- READING PASSAGE
▼

Graphical Exploratory Data Analysis
Psychology 597G, 2004
Fridays, 9 - 11:50 am, Room CCIT 311
(Except: the first meeting, Jan. 16th will be held in Psychology 408)
Richard R. Bootzin (Bootzin@U.Arizona.edu)
Office hours: 1-1:45 pm TTH and by appointment, 217A Psychology
The goal of the seminar is to explore graphical methods for displaying and understanding data. There will be a strong emphasis on exploratory data analysis as developed by John Tukey and others. All too often, we do analyses using powerful statistical techniques without knowing much about our data. There are many fairly simple and robust procedures for helping us to explore and visualize our data. There are also innovative graphical procedures for helping us visualize complex multivariate data. Many times a picture or a series of pictures is more informative than pages of statistical analyses.

▲

- WHAT THE EXERCISE ASKS
Print the stretch of the seminar description from "Richard R. Bootzin" through "of statistical analyses.", word for word.

- RECORDS SUPPLIED
▼

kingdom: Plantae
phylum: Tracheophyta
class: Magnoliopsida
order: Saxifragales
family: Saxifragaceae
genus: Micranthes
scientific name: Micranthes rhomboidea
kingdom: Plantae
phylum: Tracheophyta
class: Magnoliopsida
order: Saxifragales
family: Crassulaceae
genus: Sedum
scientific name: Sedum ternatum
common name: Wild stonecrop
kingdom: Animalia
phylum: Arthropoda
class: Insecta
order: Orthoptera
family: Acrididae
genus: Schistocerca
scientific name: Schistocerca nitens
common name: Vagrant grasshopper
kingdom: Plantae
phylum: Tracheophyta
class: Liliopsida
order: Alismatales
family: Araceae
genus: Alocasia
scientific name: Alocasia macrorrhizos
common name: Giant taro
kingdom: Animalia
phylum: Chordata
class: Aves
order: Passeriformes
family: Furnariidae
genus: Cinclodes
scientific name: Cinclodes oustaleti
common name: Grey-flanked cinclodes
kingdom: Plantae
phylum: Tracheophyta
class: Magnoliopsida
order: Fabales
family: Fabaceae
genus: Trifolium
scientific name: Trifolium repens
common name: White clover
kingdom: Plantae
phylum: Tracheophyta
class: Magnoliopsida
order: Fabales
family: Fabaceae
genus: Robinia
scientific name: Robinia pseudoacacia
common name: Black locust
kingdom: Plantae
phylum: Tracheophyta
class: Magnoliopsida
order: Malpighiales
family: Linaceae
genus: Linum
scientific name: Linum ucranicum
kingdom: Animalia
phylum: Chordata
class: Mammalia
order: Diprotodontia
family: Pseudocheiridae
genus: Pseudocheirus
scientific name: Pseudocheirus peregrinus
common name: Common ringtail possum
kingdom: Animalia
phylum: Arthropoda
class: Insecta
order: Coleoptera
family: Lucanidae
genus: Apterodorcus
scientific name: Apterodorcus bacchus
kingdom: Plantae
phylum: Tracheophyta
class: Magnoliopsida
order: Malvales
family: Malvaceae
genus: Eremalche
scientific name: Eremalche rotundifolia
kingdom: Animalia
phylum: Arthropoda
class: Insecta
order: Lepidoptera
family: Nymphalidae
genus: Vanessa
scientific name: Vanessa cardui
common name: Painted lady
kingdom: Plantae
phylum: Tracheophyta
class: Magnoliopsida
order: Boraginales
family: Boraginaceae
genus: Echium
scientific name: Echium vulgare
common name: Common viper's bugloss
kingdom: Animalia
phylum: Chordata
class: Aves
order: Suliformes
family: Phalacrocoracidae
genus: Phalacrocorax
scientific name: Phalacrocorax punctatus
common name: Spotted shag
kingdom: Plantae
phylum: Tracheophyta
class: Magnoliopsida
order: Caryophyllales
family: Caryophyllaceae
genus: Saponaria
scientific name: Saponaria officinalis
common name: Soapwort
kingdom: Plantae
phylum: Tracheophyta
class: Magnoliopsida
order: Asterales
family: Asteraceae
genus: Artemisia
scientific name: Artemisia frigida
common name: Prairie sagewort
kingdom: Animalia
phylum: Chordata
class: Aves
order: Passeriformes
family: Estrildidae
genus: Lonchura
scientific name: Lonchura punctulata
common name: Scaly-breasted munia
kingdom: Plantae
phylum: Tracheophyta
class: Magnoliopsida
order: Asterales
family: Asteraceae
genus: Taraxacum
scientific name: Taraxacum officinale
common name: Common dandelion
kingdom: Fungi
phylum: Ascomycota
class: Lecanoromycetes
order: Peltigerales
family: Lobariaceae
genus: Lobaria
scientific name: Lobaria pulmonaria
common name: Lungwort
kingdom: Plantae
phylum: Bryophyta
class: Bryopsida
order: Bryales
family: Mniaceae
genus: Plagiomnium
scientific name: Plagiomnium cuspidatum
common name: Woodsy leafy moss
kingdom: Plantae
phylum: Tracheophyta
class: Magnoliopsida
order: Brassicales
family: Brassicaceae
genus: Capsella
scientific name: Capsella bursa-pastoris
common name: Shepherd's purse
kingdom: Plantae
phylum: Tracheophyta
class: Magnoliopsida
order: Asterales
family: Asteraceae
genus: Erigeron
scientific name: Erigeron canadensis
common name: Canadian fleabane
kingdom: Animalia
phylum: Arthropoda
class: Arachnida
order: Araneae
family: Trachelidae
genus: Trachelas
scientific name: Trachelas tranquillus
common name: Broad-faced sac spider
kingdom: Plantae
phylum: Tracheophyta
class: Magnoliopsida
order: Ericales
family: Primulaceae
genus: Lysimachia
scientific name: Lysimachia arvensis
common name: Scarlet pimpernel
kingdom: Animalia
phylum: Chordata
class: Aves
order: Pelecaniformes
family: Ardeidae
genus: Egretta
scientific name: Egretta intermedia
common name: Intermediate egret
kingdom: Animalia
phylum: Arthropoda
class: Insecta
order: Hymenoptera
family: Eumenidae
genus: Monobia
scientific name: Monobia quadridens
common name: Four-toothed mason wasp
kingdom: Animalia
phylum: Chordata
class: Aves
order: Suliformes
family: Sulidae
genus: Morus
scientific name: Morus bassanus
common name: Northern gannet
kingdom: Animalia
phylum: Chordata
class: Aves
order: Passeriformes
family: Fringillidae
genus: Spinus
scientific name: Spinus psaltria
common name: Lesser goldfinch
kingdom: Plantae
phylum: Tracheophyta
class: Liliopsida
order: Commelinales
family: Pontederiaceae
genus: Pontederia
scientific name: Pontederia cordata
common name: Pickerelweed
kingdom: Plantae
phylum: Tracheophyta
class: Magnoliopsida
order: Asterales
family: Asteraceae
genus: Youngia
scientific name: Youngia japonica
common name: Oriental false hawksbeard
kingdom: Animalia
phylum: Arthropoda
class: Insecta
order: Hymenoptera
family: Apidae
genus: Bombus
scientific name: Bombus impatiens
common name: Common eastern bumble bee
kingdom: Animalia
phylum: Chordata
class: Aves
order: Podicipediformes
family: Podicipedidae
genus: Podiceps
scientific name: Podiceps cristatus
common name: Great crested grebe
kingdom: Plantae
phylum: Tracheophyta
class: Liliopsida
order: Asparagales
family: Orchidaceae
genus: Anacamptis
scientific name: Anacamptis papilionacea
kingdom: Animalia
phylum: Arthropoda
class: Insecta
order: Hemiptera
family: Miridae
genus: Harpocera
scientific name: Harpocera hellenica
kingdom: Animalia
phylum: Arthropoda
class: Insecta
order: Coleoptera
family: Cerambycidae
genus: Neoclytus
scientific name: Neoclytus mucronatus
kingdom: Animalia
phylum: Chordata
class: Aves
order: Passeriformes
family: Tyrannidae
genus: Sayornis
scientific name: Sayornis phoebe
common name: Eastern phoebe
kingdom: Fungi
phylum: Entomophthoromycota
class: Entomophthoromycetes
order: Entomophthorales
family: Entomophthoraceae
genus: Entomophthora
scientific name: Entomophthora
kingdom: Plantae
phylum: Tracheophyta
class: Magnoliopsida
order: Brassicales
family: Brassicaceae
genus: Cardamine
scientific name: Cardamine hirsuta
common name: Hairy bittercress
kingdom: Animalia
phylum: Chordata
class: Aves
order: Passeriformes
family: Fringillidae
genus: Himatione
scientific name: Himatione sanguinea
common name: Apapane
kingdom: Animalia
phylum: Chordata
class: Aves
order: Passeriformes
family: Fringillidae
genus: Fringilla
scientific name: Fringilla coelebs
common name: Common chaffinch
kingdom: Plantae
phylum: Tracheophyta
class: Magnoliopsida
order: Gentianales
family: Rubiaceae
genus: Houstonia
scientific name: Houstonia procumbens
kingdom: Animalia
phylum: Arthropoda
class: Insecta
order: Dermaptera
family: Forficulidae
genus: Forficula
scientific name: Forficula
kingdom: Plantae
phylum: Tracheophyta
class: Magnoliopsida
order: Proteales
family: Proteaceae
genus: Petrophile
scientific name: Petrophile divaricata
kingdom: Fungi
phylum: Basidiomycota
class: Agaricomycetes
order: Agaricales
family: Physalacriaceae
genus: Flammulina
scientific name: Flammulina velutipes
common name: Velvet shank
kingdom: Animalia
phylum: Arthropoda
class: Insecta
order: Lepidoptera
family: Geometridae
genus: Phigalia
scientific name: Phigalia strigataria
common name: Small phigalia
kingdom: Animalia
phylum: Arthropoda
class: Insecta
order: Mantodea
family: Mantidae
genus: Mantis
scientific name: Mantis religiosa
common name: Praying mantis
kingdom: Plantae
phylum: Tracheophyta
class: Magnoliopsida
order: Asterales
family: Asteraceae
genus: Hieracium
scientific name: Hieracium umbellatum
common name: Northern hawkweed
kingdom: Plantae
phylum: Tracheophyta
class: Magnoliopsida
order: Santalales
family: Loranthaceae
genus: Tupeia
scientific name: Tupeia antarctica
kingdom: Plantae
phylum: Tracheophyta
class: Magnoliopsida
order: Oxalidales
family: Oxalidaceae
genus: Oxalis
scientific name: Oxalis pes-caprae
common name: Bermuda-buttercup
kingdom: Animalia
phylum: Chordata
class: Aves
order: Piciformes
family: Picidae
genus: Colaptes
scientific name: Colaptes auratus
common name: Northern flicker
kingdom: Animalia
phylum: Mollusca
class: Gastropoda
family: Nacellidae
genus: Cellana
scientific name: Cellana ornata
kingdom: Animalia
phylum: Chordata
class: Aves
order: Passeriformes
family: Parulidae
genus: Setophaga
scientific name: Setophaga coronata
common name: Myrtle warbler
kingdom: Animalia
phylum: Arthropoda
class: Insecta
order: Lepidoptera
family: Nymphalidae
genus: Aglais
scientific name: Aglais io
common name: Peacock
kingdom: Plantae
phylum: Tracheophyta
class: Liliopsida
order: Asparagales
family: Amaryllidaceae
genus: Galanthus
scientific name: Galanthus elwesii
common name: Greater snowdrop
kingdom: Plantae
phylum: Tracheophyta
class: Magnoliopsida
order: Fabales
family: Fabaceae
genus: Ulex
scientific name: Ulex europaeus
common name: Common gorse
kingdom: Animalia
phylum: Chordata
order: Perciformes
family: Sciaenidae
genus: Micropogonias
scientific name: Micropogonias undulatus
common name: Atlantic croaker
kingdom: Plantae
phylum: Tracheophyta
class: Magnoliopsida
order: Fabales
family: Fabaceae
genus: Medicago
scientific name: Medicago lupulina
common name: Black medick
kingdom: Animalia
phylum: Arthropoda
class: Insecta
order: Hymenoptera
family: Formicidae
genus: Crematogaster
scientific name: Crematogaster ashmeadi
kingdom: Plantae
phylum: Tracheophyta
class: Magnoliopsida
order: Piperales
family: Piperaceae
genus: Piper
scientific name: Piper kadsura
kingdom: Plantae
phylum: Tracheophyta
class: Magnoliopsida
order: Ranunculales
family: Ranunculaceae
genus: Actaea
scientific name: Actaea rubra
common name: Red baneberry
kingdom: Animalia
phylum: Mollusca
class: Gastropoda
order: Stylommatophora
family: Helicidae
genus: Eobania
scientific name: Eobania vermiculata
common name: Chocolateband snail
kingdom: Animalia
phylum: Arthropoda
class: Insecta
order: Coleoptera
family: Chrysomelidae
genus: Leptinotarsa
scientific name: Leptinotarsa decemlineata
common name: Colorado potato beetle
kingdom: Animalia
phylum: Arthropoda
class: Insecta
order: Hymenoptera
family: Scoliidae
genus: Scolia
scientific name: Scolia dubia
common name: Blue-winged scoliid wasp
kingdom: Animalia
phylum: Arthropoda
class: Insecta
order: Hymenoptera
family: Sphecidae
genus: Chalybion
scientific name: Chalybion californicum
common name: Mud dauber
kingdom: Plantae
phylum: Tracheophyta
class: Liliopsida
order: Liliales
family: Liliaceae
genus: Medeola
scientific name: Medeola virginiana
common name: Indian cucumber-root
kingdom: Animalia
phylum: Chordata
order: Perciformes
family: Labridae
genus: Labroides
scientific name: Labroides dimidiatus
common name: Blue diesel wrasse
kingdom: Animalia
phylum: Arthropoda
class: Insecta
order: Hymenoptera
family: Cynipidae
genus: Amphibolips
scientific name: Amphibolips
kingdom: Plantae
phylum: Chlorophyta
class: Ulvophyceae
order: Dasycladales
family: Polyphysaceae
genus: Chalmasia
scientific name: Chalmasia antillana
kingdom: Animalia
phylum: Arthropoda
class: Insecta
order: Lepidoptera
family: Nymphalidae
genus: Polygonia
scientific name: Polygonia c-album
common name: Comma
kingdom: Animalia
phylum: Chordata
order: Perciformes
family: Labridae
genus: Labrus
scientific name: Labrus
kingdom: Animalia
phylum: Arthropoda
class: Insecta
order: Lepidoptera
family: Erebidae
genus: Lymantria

▲

- ANSWER
Richard R. Bootzin (Bootzin@U.Arizona.edu)
Office hours: 1-1:45 pm TTH and by appointment, 217A Psychology
The goal of the seminar is to explore graphical methods for displaying and understanding data. There will be a strong emphasis on exploratory data analysis as developed by John Tukey and others. All too often, we do analyses using powerful statistical techniques without knowing much about our data. There are many fairly simple and robust procedures for helping us to explore and visualize our data. There are also innovative graphical procedures for helping us visualize complex multivariate data. Many times a picture or a series of pictures is more informative than pages of statistical analyses.